A missing piece of understanding why we screwed up in Iraq is because the people planning it compared it to the Panama invasion. I could probably prove it and end this post right now by pointing out a certain Dick C. was Secretary of Defense during the Panama invasion, but there's more to it.
Start with
Grenada: 7,000 US troops attack a small island nation of 100,000 people with 2,000 regular and foreign (Cuban) soldiers. The US wins with 19 US soldiers killed, we take over the island, and it's hard to argue the place isn't better because of it.
Repeat with
Panama: 28,000 troops invade a country of 2 million defended by 16,000 soldiers. The US wins with 24 dead, installs a new leader, and again it's hard to argue the country isn't better off.
Then, enter the establishment's favorite defense liberal, Michael O'Hanlon,
with this gem:
Counting Casualties: How many people would die in an Iraqi War?
By Michael O'Hanlon
Posted Wednesday, Sept. 25, 2002, at 5:37 PM ET A central question about the war in Iraq is the likely cost in terms of casualties. Many Americans who would support an invasion on the assumption of 250 dead might feel very differently if our losses numbered 10 times as many. Unfortunately, such predictions have proven notoriously inaccurate in the past....
Is it possible to make better predictions this time around? It may be, but not with a single number or narrow range....
What do past cases tell us about how a future war conducted largely in the streets of Baghdad might play out....Simply scaling the results of Panama for the size of the Iraqi military leads to an estimate of about 2,000 Americans killed, more than 10,000 dead Iraqi military personnel, and tens of thousands of dead Iraqi citizens. If, however, the only forces that fight hard are the elite—somewhat more than 100,000 Republican Guard, Special Republican Guard, and palace guard forces—extrapolation from the Panama case suggests that losses on all sides might be only one-fourth as great. Such an outcome is plausible. Indeed, U.S. war plans appear to envision targeting only these elite forces, at least at first, and trying to convince the regular conscript army to change sides or sit out the war....
One major wild card remains: the likely consequences of any Iraqi use of weapons of mass destruction....Iraq could also increase casualty levels of U.S. or coalition forces by using WMD against them, particularly its thousands of chemical-filled artillery shells and rockets. But doing so would probably increase casualties by no more than 10 to 20 percent, given historical precedent in conflicts such as the Iran-Iraq war....
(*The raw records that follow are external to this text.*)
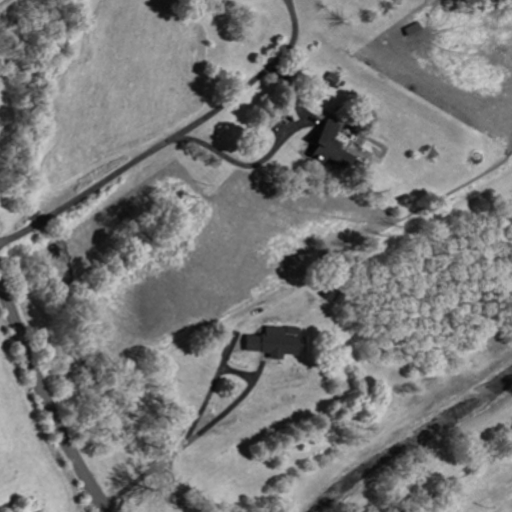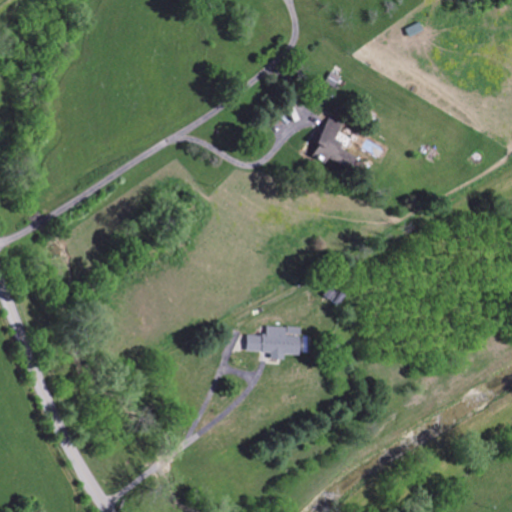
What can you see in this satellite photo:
road: (171, 139)
building: (332, 148)
road: (245, 168)
building: (275, 342)
road: (47, 401)
road: (224, 409)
The United States and coalition partners would win any future war to overthrow Saddam Hussein in a rapid and decisive fashion. This will not be another Vietnam or another Korea. But casualties could be significantly greater on all sides than in the 1991 Persian Gulf War. The best analogy for what such combat is likely to involve is not Desert Storm, but the 1989 U.S. invasion of Panama—and on a much larger scale. There is a very real possibility that American deaths could exceed 1,000 in number, and several thousand deaths cannot be ruled out. To count on easy victory, as many American proponents of war seem to do, is not only unsupported by the available evidence and by the methodologies of combat prediction. It's also an irresponsible basis on which to plan military strategy in any future war against Saddam Hussein.
(Emphasis added.)
O'Hanlon appears to put the 50% probability level as significantly less than 1000 US dead, and I think we've passed on to a casualty level O'Hanlon thought could be ruled out.
I'll leave a full analysis of why Panama wasn't a good analogy for Iraq to someone else - the minor issues of say, the lack of a religious conflict or that Panama had an elected president and authentic political leadership ready to step in and take power suggest themselves as potential distinctions.
The point is that the range and quality of expertise went from Dick Cheney on the right to this "liberal" military expert whose influence is still felt. I doubt the Cheney people missed the same lesson they also thought they learned in Panama. Can we get some new experts, finally?
As for the anti-war left, though, they're probably not all that interested in this lesson either, as it does point to some uncomfortable examples where invasion by Republican presidents seemed to work okay, whatever the true motivations involved.